Re: Reading next line, finding missing number in sequence

Pea said to us:

> Thank you, Brian.  I used your suggestion and modification and it
> worked well, except when there were two numbers in a row missing.
[...]

As a learning experience, Bowsayge created a program that seems
to be able to list the missing numbers from a range:

#!/usr/bin/perl
use strict;
use warnings;

chomp (my @numbers = <DATA>);
s/\D+//g for (@numbers);
@numbers = sort { \$a <=> \$b } @numbers;
my (\$min, \$max) = (\$numbers[0], \$numbers[\$#numbers]);
my %hash = map +(\$_, 1), @numbers;
my @missing = grep !defined(\$hash), (\$min..\$max);

printf "%-20s %s\n", 'numbers', 'missing';
printf "%-20s %s\n", "@numbers", "@missing";

__DATA__
1
6
2e
5
what9fun
7

--
my (@str) = split //,'rroeiaptbJeleuwhet sn.n  ';
my (@ndx, @arr) = qw(15 11 7 23 22 5 13 8 21 0 19 16 14
1 20 9 10 3 4 2 6 24 18 12 17);
\$arr[\$ndx[\$_]] = \$str[\$_] for (@ndx); print @arr, "\n";

Re: Reading next line, finding missing number in sequence

> Pea said to us:
>
> > Thank you, Brian.  I used your suggestion and modification and it
> > worked well, except when there were two numbers in a row missing.
> [...]
>
> As a learning experience, Bowsayge created a program that seems
> to be able to list the missing numbers from a range:
>
> #!/usr/bin/perl
> use strict;
> use warnings;
>
> chomp (my @numbers = <DATA>);
> s/\D+//g for (@numbers);

Ignoring non-digits is an extra feature.  It may be useful, but maybe not.
There is no good reason to bring it in here.

> @numbers = sort { \$a <=> \$b } @numbers;

You are sorting the numbers only to get their minimum and maximum (the
rest of the algorithm doesn't need them sorted).  In general, that is
wasteful, especially when the lists are long.  The standard module
List::Util has functions that find the minimum and maximum in linear
time.  For this example you could dodge the issue and simply assume
the numbers come sorted.

> my (\$min, \$max) = (\$numbers[0], \$numbers[\$#numbers]);

\$numbers[\$#numbers] can be written as \$numbers[-1].

> my %hash = map +(\$_, 1), @numbers;
> my @missing = grep !defined(\$hash), (\$min..\$max);

You have taken care to set the hash values to 1, so defined() is not
necessary.

Dataset excerpt —

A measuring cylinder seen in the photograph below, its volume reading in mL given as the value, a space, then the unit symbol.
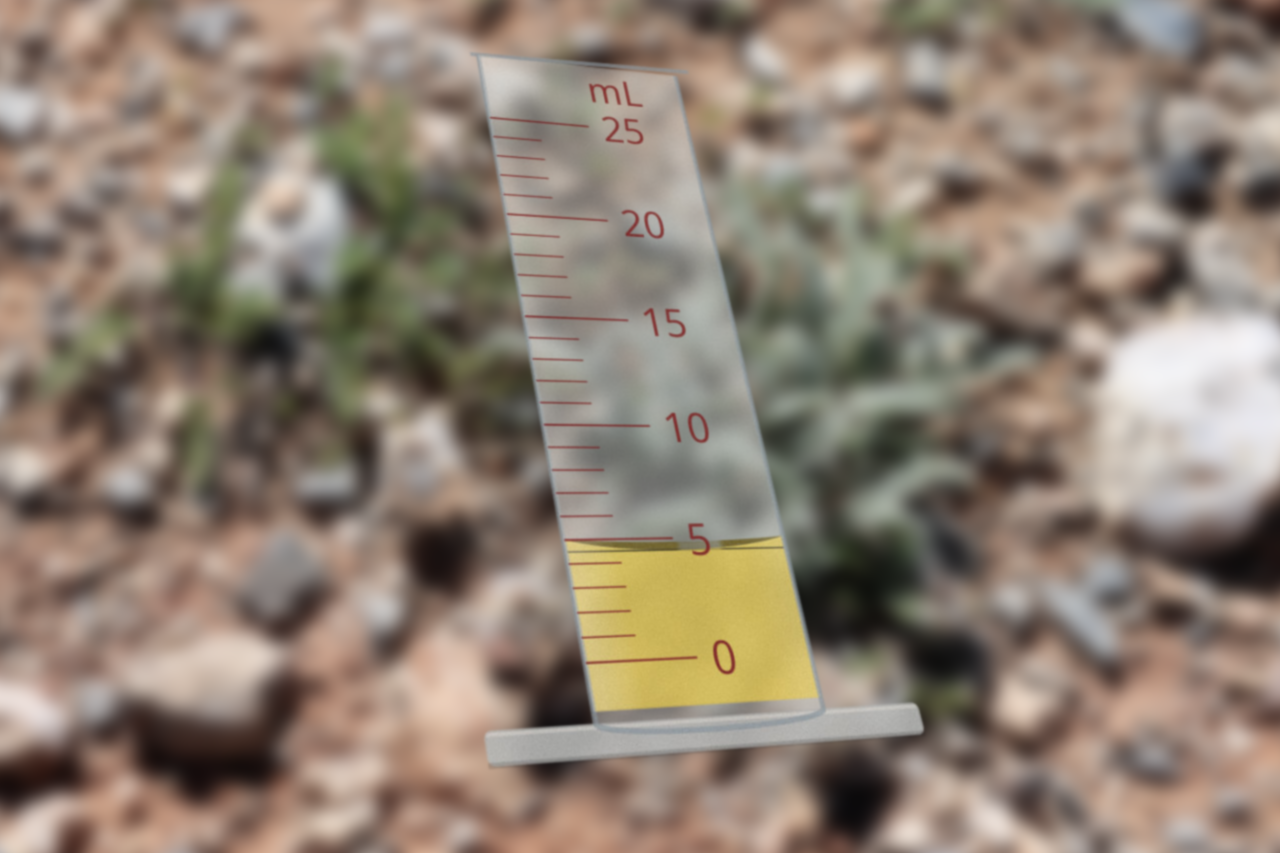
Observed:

Activity 1 —
In the forum thread about finding missing numbers in a sequence, which standard module is named as having functions that find the minimum and maximum in linear time?
Activity 2 —
Continue the forum thread about finding missing numbers in a sequence, picking up right after its last sentence.

Exercise response 1 —
List::Util

Exercise response 2 —
> printf "%-20s %s\n", 'numbers', 'missing';
> printf "%-20s %s\n", "@numbers", "@missing";

[snip data]

Your code shows a very plausible use of a hash.  In general, a hash
is the structure of choice when the problem can be expressed in terms
of sets.  The set elements get to be the hash keys (or the keys a hash
gets probed for).  The values are of little importance in this application
of hashes.  Your code is a good example.

The sets in this case are the integers in a range, and some (explicitly
given) subset thereof.  The problem is to find the set difference.
With sets of integers it can be of advantage to use arrays for the
representation instead of hashes, especially if the integers are small.
Arrays use substantially less storage and are a little faster than
hashes.  You may find it instructive to re-write your code to use
an array.  You will have to change very little, except for the "map"
line.

Going a step farther in storage conservation, a bit vector could be
used.  It is the most compact way to store a set of small integers.
With @numbers, \$min and \$max being set:

my \$set = '';
vec( \$set, \$_, 1) = 1 for @numbers;
my @missing = grep !vec( \$set, \$_, 1), \$min .. \$max;

Again, there isn't much change from your code to this variant.

Anno

Re: Reading next line, finding missing number in sequence

Anno Siegel wrote:
>>
>>my (\$min, \$max) = (\$numbers[0], \$numbers[\$#numbers]);
>
> \$numbers[\$#numbers] can be written as \$numbers[-1].

And (\$numbers[0], \$numbers[\$#numbers]) can be written as @numbers[0,-1]

John
--
use Perl;
program
fulfillment

Re: Reading next line, finding missing number in sequence

Anno Siegel said to us:

[...]
> Arrays use substantially less storage and are a little faster than
> hashes.  You may find it instructive to re-write your code to use
> an array.

Yes, it works with an array too.

> Going a step farther in storage conservation, a bit vector could be
> used.
[...]
>
>     my \$set = '';
>     vec( \$set, \$_, 1) = 1 for @numbers;
>     my @missing = grep !vec( \$set, \$_, 1), \$min .. \$max;
>
> Again, there isn't much change from your code to this variant.
>
> Anno

Thanks, the vector works like a charm too.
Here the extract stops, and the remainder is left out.